The court in favour of Amabhungane in paragraph 16 held that section 7(2) of the Constitution is very significant as it requires the state to “respect, protect, promote and fulfil the rights” contained in the Bill of Rights, starkly illustrating the duties on the state to oblige accordingly. The provisions of section 96, read together with section 2(1) of the Ethics Act, and taking into account the provisions of Article 7(3) of the United Nations Convention Against Corruption, confirm these obligations. Furthermore, Amabhungane submits that there are two added dimensions in the present case, namely the right to make political choices and to vote, section 19 of the Constitution and the right of access to information in section 32 of the Constitution. As held by this Court in the review judgment, the Code only requires disclosure where there is a personal benefit to the Minister, Deputy Minister or MEC. This partial disclosure obligation, contends Amabhungane, is manifestly insufficient to meet the relevant constitutional and statutory obligations as it permits members of the executive to avoid having to disclose by structuring their campaign funding in such a way that ultimately, the question is mostly about the source of the money and the party who benefits, personally or otherwise.

The structures through which the money flows and the walls that may be erected hardly matter. In the fight against corruption, it is the connection between the source and the beneficiary that matters, and the optics are just as important; therefore, disclosure of funding is essential. Broadly speaking, the court held that Amabhungane’s constitutional challenge before the Full Court was founded on the following central premises emerging from the Constitution that section 1(d) recognises that accountability, responsiveness and openness are the important core values of our democracy. The related constitutional need for ethical government is recognised in section 96, which requires the adoption of a code of ethics and which prohibits members of the executive arm of Government from exposing themselves to any situation involving the risk of a conflict between their official responsibilities and their private interests.

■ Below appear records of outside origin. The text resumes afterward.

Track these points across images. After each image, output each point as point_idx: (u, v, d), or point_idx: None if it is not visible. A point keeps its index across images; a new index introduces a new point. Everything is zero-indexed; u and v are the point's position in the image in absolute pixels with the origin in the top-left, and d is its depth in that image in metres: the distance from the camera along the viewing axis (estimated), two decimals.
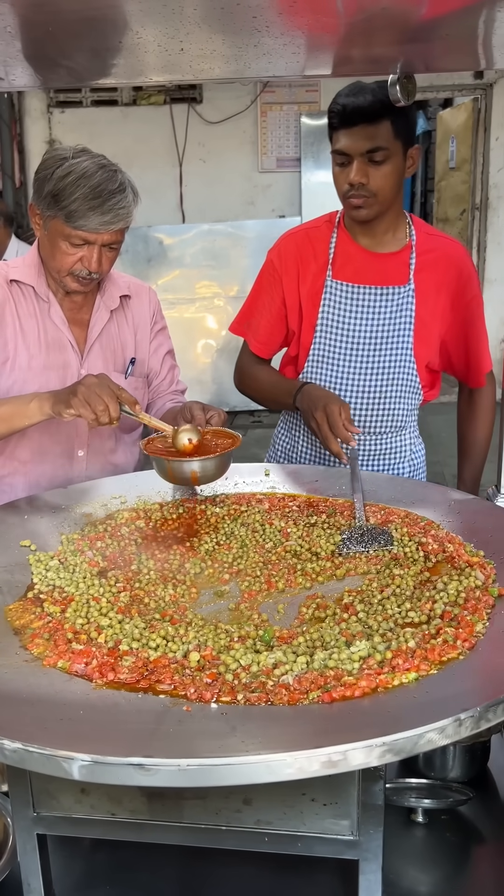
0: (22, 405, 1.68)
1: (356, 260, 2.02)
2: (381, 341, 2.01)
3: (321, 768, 0.86)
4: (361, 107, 1.81)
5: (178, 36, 1.10)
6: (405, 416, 2.09)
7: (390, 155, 1.86)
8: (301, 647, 1.13)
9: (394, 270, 2.01)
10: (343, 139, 1.86)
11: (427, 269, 2.00)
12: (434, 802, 1.29)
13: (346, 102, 1.84)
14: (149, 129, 6.83)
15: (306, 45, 1.23)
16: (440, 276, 2.01)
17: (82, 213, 1.66)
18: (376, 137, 1.83)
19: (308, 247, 2.05)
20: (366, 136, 1.83)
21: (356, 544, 1.49)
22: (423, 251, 2.01)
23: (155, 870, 1.24)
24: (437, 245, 2.04)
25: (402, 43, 1.25)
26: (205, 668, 1.08)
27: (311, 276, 2.04)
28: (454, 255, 2.03)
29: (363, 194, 1.89)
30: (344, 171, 1.90)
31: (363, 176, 1.87)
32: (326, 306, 2.02)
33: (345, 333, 2.02)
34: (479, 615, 1.18)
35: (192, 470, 1.64)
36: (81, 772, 0.87)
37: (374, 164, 1.86)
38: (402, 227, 2.03)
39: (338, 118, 1.86)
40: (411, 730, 0.88)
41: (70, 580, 1.38)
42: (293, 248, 2.07)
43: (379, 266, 2.01)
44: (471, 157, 7.23)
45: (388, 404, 2.05)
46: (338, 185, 1.94)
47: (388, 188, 1.90)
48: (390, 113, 1.81)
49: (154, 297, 2.07)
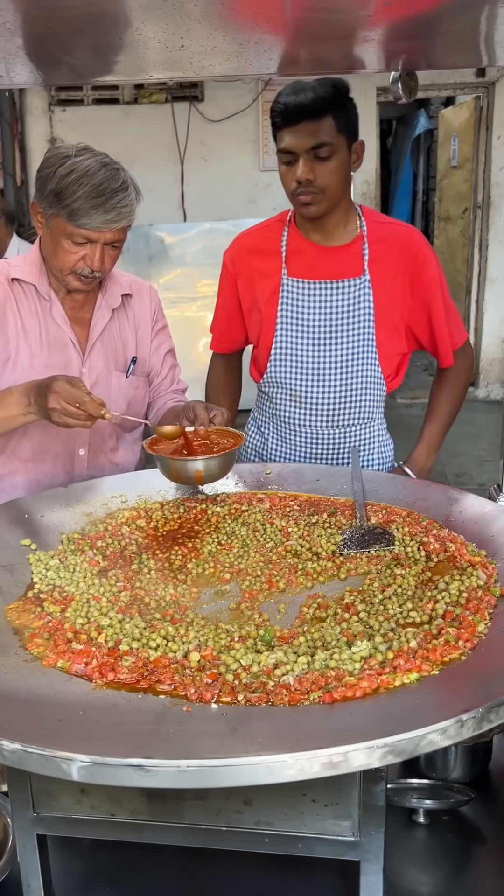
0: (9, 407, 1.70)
1: (309, 256, 2.04)
2: (342, 334, 2.03)
3: (322, 769, 0.85)
4: (303, 104, 1.84)
5: (178, 32, 1.09)
6: (372, 407, 2.11)
7: (335, 150, 1.88)
8: (302, 647, 1.12)
9: (347, 263, 2.03)
10: (287, 138, 1.89)
11: (381, 258, 2.02)
12: (435, 803, 1.28)
13: (287, 101, 1.86)
14: (150, 128, 6.82)
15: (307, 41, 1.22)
16: (395, 262, 2.02)
17: (85, 211, 1.66)
18: (320, 133, 1.86)
19: (260, 247, 2.09)
20: (309, 132, 1.86)
21: (357, 544, 1.48)
22: (375, 240, 2.03)
23: (155, 870, 1.23)
24: (389, 232, 2.06)
25: (404, 40, 1.25)
26: (205, 669, 1.08)
27: (266, 276, 2.06)
28: (407, 240, 2.05)
29: (311, 191, 1.92)
30: (290, 170, 1.92)
31: (310, 172, 1.89)
32: (285, 305, 2.04)
33: (305, 330, 2.04)
34: (481, 615, 1.17)
35: (196, 469, 1.65)
36: (81, 773, 0.86)
37: (319, 161, 1.89)
38: (352, 220, 2.05)
39: (280, 117, 1.88)
40: (413, 731, 0.87)
41: (70, 579, 1.37)
42: (245, 249, 2.11)
43: (332, 260, 2.03)
44: (473, 156, 7.21)
45: (354, 396, 2.07)
46: (285, 184, 1.96)
47: (335, 183, 1.93)
48: (332, 109, 1.85)
49: (155, 296, 2.06)
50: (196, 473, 1.66)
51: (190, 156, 6.87)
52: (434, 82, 6.88)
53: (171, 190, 6.92)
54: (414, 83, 1.60)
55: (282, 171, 1.95)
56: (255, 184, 7.00)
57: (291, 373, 2.06)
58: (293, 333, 2.04)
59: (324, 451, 2.11)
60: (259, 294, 2.06)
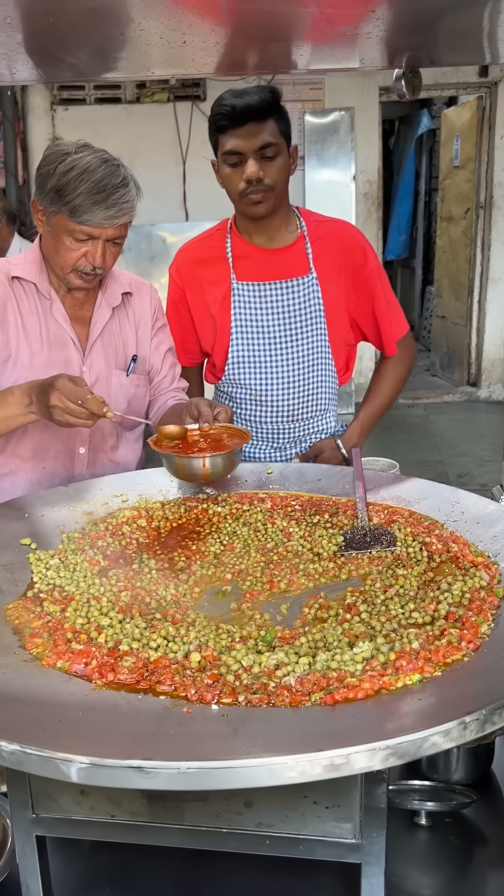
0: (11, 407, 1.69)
1: (256, 259, 2.08)
2: (296, 332, 2.08)
3: (323, 772, 0.84)
4: (251, 105, 1.88)
5: (180, 28, 1.08)
6: (327, 400, 2.19)
7: (280, 150, 1.94)
8: (303, 647, 1.11)
9: (293, 263, 2.08)
10: (234, 140, 1.93)
11: (323, 255, 2.09)
12: (437, 805, 1.27)
13: (234, 103, 1.89)
14: (152, 127, 6.81)
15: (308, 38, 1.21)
16: (335, 258, 2.09)
17: (86, 207, 1.65)
18: (266, 134, 1.91)
19: (205, 256, 2.12)
20: (257, 132, 1.90)
21: (358, 545, 1.47)
22: (315, 238, 2.09)
23: (155, 872, 1.22)
24: (327, 230, 2.12)
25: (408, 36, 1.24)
26: (206, 669, 1.07)
27: (215, 283, 2.09)
28: (344, 236, 2.13)
29: (261, 189, 1.96)
30: (237, 171, 1.96)
31: (259, 170, 1.93)
32: (237, 308, 2.07)
33: (260, 331, 2.08)
34: (484, 616, 1.17)
35: (202, 466, 1.65)
36: (80, 774, 0.85)
37: (266, 160, 1.93)
38: (292, 221, 2.11)
39: (228, 119, 1.91)
40: (415, 733, 0.87)
41: (70, 579, 1.37)
42: (191, 260, 2.14)
43: (278, 261, 2.08)
44: (475, 156, 7.19)
45: (310, 391, 2.13)
46: (232, 186, 1.99)
47: (281, 182, 1.98)
48: (274, 112, 1.91)
49: (155, 295, 2.06)
50: (203, 471, 1.66)
51: (192, 155, 6.86)
52: (437, 82, 6.87)
53: (173, 189, 6.91)
54: (417, 80, 1.59)
55: (227, 173, 1.99)
56: None
57: (250, 374, 2.11)
58: (249, 336, 2.08)
59: (283, 444, 2.19)
60: (210, 301, 2.10)
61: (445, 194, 8.02)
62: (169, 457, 1.68)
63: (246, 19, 1.06)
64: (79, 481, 1.86)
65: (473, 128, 7.19)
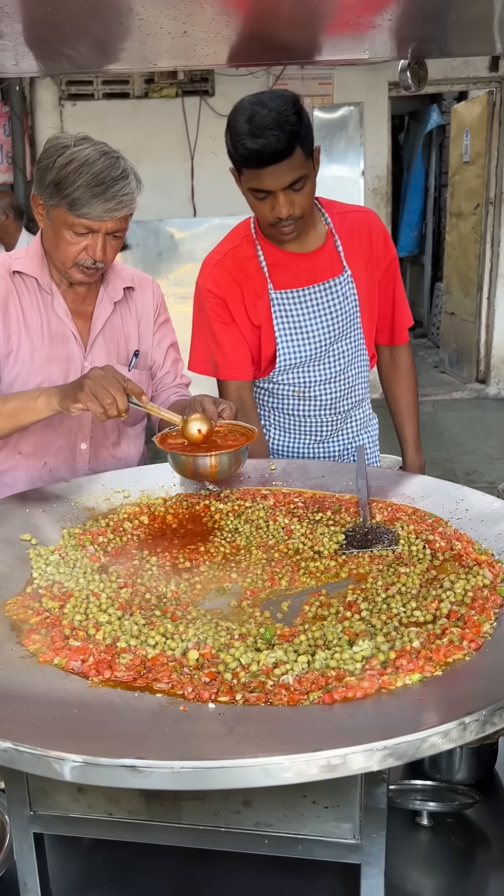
0: (29, 401, 1.66)
1: (290, 265, 2.04)
2: (337, 331, 2.06)
3: (320, 772, 0.83)
4: (277, 150, 1.77)
5: (180, 17, 1.07)
6: (363, 390, 2.19)
7: (308, 177, 1.87)
8: (302, 645, 1.10)
9: (327, 263, 2.05)
10: (261, 178, 1.83)
11: (352, 250, 2.06)
12: (439, 805, 1.26)
13: (257, 147, 1.77)
14: (160, 122, 6.79)
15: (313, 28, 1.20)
16: (363, 249, 2.07)
17: (86, 200, 1.64)
18: (295, 169, 1.82)
19: (239, 269, 2.05)
20: (284, 172, 1.81)
21: (359, 544, 1.46)
22: (343, 233, 2.06)
23: (153, 871, 1.22)
24: (351, 221, 2.09)
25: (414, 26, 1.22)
26: (203, 667, 1.06)
27: (255, 296, 2.05)
28: (368, 225, 2.10)
29: (291, 222, 1.91)
30: (265, 204, 1.89)
31: (290, 207, 1.87)
32: (279, 318, 2.04)
33: (304, 336, 2.05)
34: (487, 615, 1.15)
35: (209, 464, 1.63)
36: (73, 773, 0.85)
37: (296, 192, 1.86)
38: (318, 219, 2.06)
39: (252, 163, 1.81)
40: (414, 733, 0.85)
41: (70, 575, 1.36)
42: (226, 274, 2.06)
43: (313, 264, 2.04)
44: (485, 151, 7.15)
45: (350, 383, 2.13)
46: (261, 216, 1.94)
47: (310, 205, 1.94)
48: (297, 138, 1.78)
49: (157, 290, 2.04)
50: (210, 469, 1.64)
51: (200, 150, 6.84)
52: (447, 77, 6.83)
53: (181, 185, 6.89)
54: (423, 72, 1.57)
55: (253, 203, 1.92)
56: None
57: (297, 375, 2.08)
58: (294, 341, 2.05)
59: (324, 437, 2.17)
60: (252, 315, 2.06)
61: (455, 190, 7.97)
62: (175, 455, 1.67)
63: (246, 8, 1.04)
64: (80, 477, 1.85)
65: (483, 123, 7.14)
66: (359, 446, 1.97)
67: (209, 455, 1.64)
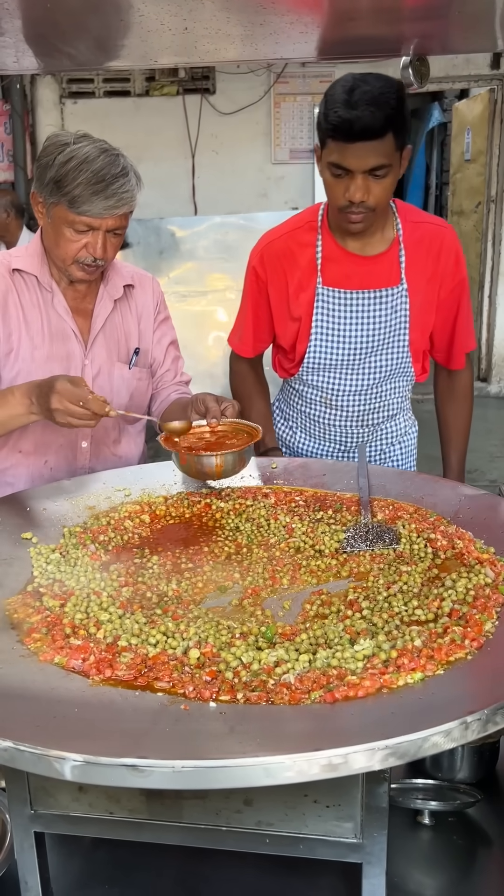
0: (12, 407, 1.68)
1: (345, 264, 1.96)
2: (377, 344, 1.98)
3: (321, 772, 0.83)
4: (369, 125, 1.68)
5: (181, 14, 1.07)
6: (399, 404, 2.10)
7: (392, 168, 1.78)
8: (304, 644, 1.10)
9: (384, 271, 1.96)
10: (342, 154, 1.74)
11: (417, 262, 1.96)
12: (441, 804, 1.26)
13: (349, 117, 1.68)
14: (161, 121, 6.78)
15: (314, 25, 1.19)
16: (431, 265, 1.96)
17: (86, 198, 1.64)
18: (381, 154, 1.74)
19: (291, 253, 1.99)
20: (369, 152, 1.72)
21: (360, 542, 1.45)
22: (411, 243, 1.96)
23: (154, 870, 1.21)
24: (425, 233, 1.98)
25: (415, 21, 1.21)
26: (204, 666, 1.06)
27: (301, 287, 1.98)
28: (442, 241, 1.98)
29: (362, 210, 1.82)
30: (341, 184, 1.79)
31: (365, 193, 1.78)
32: (319, 314, 1.98)
33: (340, 341, 1.99)
34: (489, 614, 1.15)
35: (215, 464, 1.63)
36: (73, 772, 0.84)
37: (375, 179, 1.77)
38: (389, 222, 1.97)
39: (341, 134, 1.72)
40: (415, 733, 0.85)
41: (71, 574, 1.36)
42: (276, 255, 2.01)
43: (369, 269, 1.96)
44: (487, 149, 7.13)
45: (382, 398, 2.05)
46: (333, 197, 1.84)
47: (385, 200, 1.84)
48: (392, 125, 1.72)
49: (157, 287, 2.04)
50: (215, 468, 1.64)
51: (201, 149, 6.83)
52: (448, 74, 6.80)
53: (182, 183, 6.88)
54: (425, 69, 1.56)
55: (330, 182, 1.81)
56: (266, 177, 6.96)
57: (324, 378, 2.03)
58: (328, 342, 1.99)
59: (350, 447, 2.10)
60: (293, 306, 2.00)
61: (456, 188, 7.96)
62: (179, 455, 1.67)
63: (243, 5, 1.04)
64: (81, 475, 1.85)
65: (485, 121, 7.12)
66: (360, 444, 1.96)
67: (214, 455, 1.63)
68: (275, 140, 6.87)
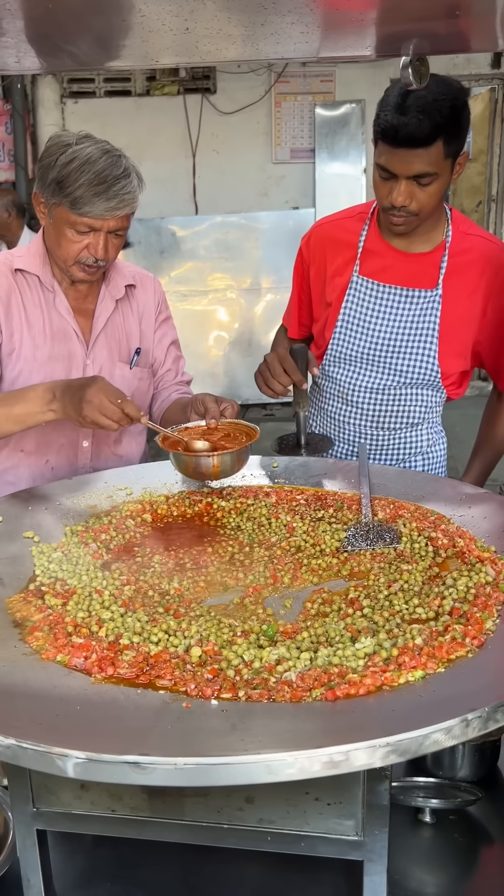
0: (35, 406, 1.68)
1: (385, 257, 1.96)
2: (401, 343, 1.96)
3: (322, 769, 0.83)
4: (414, 134, 1.68)
5: (182, 14, 1.06)
6: (422, 414, 2.05)
7: (438, 176, 1.77)
8: (305, 642, 1.10)
9: (423, 273, 1.94)
10: (389, 158, 1.75)
11: (459, 273, 1.93)
12: (442, 802, 1.26)
13: (396, 123, 1.68)
14: (162, 120, 6.79)
15: (315, 24, 1.19)
16: (474, 279, 1.93)
17: (87, 199, 1.64)
18: (426, 162, 1.73)
19: (336, 239, 2.00)
20: (414, 159, 1.72)
21: (361, 541, 1.45)
22: (457, 252, 1.93)
23: (156, 867, 1.22)
24: (473, 245, 1.95)
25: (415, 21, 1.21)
26: (206, 664, 1.06)
27: (337, 269, 1.98)
28: (490, 256, 1.94)
29: (404, 214, 1.82)
30: (386, 185, 1.80)
31: (408, 198, 1.78)
32: (349, 303, 1.97)
33: (364, 332, 1.98)
34: (489, 612, 1.15)
35: (212, 465, 1.63)
36: (76, 769, 0.85)
37: (420, 186, 1.77)
38: (439, 227, 1.94)
39: (388, 138, 1.72)
40: (417, 730, 0.85)
41: (73, 572, 1.36)
42: (321, 239, 2.03)
43: (408, 266, 1.95)
44: (487, 148, 7.14)
45: (403, 403, 2.02)
46: (379, 197, 1.85)
47: (431, 206, 1.83)
48: (443, 133, 1.70)
49: (159, 287, 2.04)
50: (213, 469, 1.64)
51: (202, 148, 6.84)
52: (448, 74, 6.77)
53: (182, 182, 6.89)
54: (425, 69, 1.55)
55: (378, 182, 1.83)
56: (267, 176, 6.96)
57: (343, 373, 2.02)
58: (352, 333, 1.99)
59: (369, 451, 2.07)
60: (328, 290, 2.00)
61: (457, 187, 7.96)
62: (177, 455, 1.67)
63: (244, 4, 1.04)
64: (82, 475, 1.85)
65: (486, 120, 7.13)
66: (360, 443, 1.95)
67: (211, 455, 1.64)
68: (275, 139, 6.87)
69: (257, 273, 6.94)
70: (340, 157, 6.90)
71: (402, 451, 2.09)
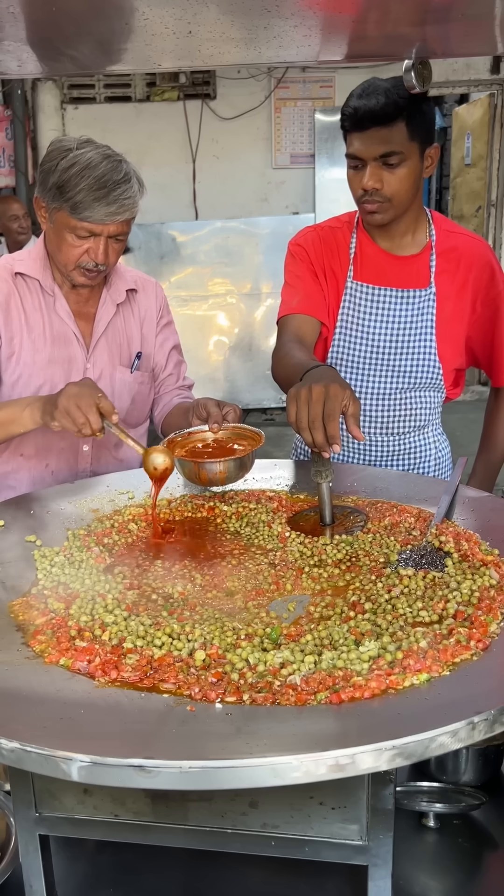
0: (17, 412, 1.68)
1: (376, 262, 1.98)
2: (401, 344, 1.97)
3: (328, 772, 0.83)
4: (373, 110, 1.74)
5: (185, 17, 1.07)
6: (426, 415, 2.05)
7: (405, 158, 1.79)
8: (309, 645, 1.10)
9: (414, 273, 1.96)
10: (356, 143, 1.80)
11: (448, 270, 1.96)
12: (446, 807, 1.25)
13: (357, 105, 1.75)
14: (162, 126, 6.81)
15: (317, 28, 1.20)
16: (462, 275, 1.95)
17: (88, 204, 1.64)
18: (390, 141, 1.76)
19: (330, 242, 2.00)
20: (379, 139, 1.76)
21: (410, 563, 1.35)
22: (443, 251, 1.96)
23: (159, 872, 1.21)
24: (458, 243, 1.98)
25: (416, 24, 1.22)
26: (210, 667, 1.05)
27: (332, 274, 1.99)
28: (476, 253, 1.98)
29: (377, 199, 1.84)
30: (358, 175, 1.83)
31: (377, 181, 1.81)
32: (346, 308, 1.98)
33: (364, 336, 1.98)
34: (494, 615, 1.14)
35: (218, 471, 1.62)
36: (80, 773, 0.84)
37: (388, 168, 1.79)
38: (421, 228, 1.97)
39: (350, 122, 1.79)
40: (422, 733, 0.85)
41: (75, 576, 1.35)
42: (316, 239, 2.02)
43: (399, 269, 1.97)
44: (487, 154, 7.15)
45: (408, 405, 2.01)
46: (352, 189, 1.88)
47: (403, 192, 1.84)
48: (405, 114, 1.74)
49: (160, 292, 2.04)
50: (219, 475, 1.63)
51: (202, 154, 6.85)
52: (448, 79, 6.83)
53: (182, 188, 6.91)
54: (427, 72, 1.56)
55: (349, 174, 1.86)
56: (267, 182, 6.98)
57: (348, 380, 1.99)
58: (351, 338, 1.99)
59: (376, 458, 2.06)
60: (326, 290, 2.00)
61: (457, 192, 7.98)
62: (183, 462, 1.66)
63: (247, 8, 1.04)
64: (82, 479, 1.85)
65: (485, 125, 7.15)
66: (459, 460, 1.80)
67: (217, 461, 1.62)
68: (275, 145, 6.89)
69: (257, 278, 6.95)
70: (340, 162, 6.87)
71: (413, 455, 2.08)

In summary, the Constitutional Court held that the Code falls short of constitutional and statutory dictates of transparency, accountability and openness. The exclusion from disclosure of donations for internal party elections undermines, or rather does not comply with, the Ethics Act and the conflict-of-interest regime that is essential to promote transparency and to deal with the pervasive corruption within different political parties.

Court’s Decision:

In this case, the constitutional Court ruled in favour of transparency. The court further stated that voters have a right to know who funds the political parties to prevent corruption and undue influence and bring a good sense of accountability among political parties. Therefore, political parties and candidates should be required to disclose private funding sources. The court was in favour of the laws which stated that political parties must disclose financial gifts and donations they have received from all internal campaigns. These laws stated that not disclosing financial information or sources of funding by political parties will result in being inconsistent with the right of access to information of the South African people.

Bibliography

Case law:

  • Centre for Investigative Journalism NPC v President of the Republic of South Africa 2023 (5) BCLR 499 (CC) (20 September 2022)
  • My Vote Counts NPC v Minister of Justice and Correctional Services and Another 2018 (5) SA 380 CC.

Acts:

  • The Constitution of the Republic of South Africa, 1996.